Task A: In the passage about John Calvin's marriage, whom did Calvin marry in the spring of 1540?
Task B: Carry on the passage about John Calvin's marriage from the point where it stops.
Start of Document extract
In 1539 Calvin arranged with William Farel to have a wedding "a little after Easter." Next, he set out to find a wife. The first candidate was a wealthy German woman who did not speak French. Calvin rejected her because she did not want to learn French and would appear to be unhappy at a lower station of life. The second candidate spoke French and was an ardent Protestant, but was 15 years older than Calvin. Calvin never followed up. The third candidate spoke French, was an ardent Protestant and was poor. They set a date but for some reason they never married. However, in the spring of 1540 he married Idelette de Bure Stordeur, the widow of Jean Stordeur, an Anabaptist leader who had died of the Plague. She had two children. She is described as "attractive and intelligent, a women with culture, apparently from an upper middle-class background who had character and quiet strength." It is very clear from letters they wrote to each other that John and Idelette loved each other very much.
Being married to John Calvin was a difficult task. They were separated for 32 of the first 45 weeks of marriage. In September of 1541, Calvin was asked to go to Geneva. He did not want to go because he knew he would face stiff opposition there. He went ahead of the family to make sure it was safe. Calvin's supporters, though, showered him with gifts. "There was a new robe of black velvet, trimmed with fur. And a house near the cathedral. At the back of the house was a garden which overlooked the blue lake." The Spiritual Council sent a two horse carriage to bring Idelette and the children along with their belongings. This would have been like a limousine today.
End of Document extract
Start of Data for analysis
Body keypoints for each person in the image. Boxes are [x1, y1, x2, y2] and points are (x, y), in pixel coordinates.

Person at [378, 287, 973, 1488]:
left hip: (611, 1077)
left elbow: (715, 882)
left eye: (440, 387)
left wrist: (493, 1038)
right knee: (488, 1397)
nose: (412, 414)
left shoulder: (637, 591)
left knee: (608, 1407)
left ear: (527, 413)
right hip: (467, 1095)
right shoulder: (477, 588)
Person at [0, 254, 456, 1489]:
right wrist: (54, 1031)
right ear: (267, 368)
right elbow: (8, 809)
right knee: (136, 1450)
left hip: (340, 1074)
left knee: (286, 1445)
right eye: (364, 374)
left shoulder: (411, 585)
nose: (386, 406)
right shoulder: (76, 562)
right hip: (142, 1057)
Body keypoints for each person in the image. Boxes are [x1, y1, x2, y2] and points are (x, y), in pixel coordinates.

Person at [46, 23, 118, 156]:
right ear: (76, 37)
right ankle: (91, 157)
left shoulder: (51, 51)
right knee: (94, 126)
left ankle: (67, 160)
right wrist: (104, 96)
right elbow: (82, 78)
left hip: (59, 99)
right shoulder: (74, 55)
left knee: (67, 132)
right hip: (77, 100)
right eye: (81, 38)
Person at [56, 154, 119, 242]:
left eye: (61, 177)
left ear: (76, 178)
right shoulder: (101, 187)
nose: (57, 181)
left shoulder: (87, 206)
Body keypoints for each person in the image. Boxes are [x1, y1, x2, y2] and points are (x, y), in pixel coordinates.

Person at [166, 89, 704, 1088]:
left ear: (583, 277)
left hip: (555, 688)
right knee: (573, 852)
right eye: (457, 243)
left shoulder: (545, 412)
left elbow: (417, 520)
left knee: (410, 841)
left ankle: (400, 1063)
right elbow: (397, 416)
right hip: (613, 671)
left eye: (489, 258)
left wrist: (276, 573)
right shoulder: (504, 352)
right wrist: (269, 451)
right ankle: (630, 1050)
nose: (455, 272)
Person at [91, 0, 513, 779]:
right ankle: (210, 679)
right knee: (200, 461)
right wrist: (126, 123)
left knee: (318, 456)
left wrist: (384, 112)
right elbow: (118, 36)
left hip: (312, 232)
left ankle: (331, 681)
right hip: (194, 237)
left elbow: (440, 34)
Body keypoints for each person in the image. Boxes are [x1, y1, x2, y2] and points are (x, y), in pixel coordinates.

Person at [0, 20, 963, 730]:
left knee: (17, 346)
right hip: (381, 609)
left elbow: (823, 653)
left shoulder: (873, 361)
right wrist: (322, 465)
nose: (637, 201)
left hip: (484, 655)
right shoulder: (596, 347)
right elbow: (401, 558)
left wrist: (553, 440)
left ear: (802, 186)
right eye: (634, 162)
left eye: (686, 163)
End of Data for analysis
Exercise output A: Idelette de Bure Stordeur, the widow of Jean Stordeur.

Exercise output B:
As happy as they were with each other, Calvin's family life was one of suffering. While in Geneva, Idellete bore a pre-mature son, Jacques, who died two weeks after birth. Three years later a daughter died at birth and, two years after that, another child died at premature birth. Calvin's enemies publicly ridiculed the Calvins and would taunt them. Some even named their dogs "Calvin", an act of derision. A rumor spread that since Idelette and her first husband's wedding was not solemnized by a civil ceremony, (that was against Anabaptist belief) that she was a woman of ill repute and that God was punishing the Calvins by killing their children. Idelette died in 1549 at that age of 40. Calvin wrote to a friend, "You know how tender, or rather, soft my heart is. If I did not have strong self-control I would not have been able to stand it this long. My grief is very heavy. My life's best companion has been taken from me. Whenever I faced serious difficulties she was ever ready to share them with me." John Calvin never remarried and vowed to live a "solitary life." He died 15 years later in 1564.
God has used many great men for many great works. Often these are met with great difficulties, suffering and persecution. John Calvin was no exception. The Church and the world are a better place because of John Calvin. Happy 500th birthday!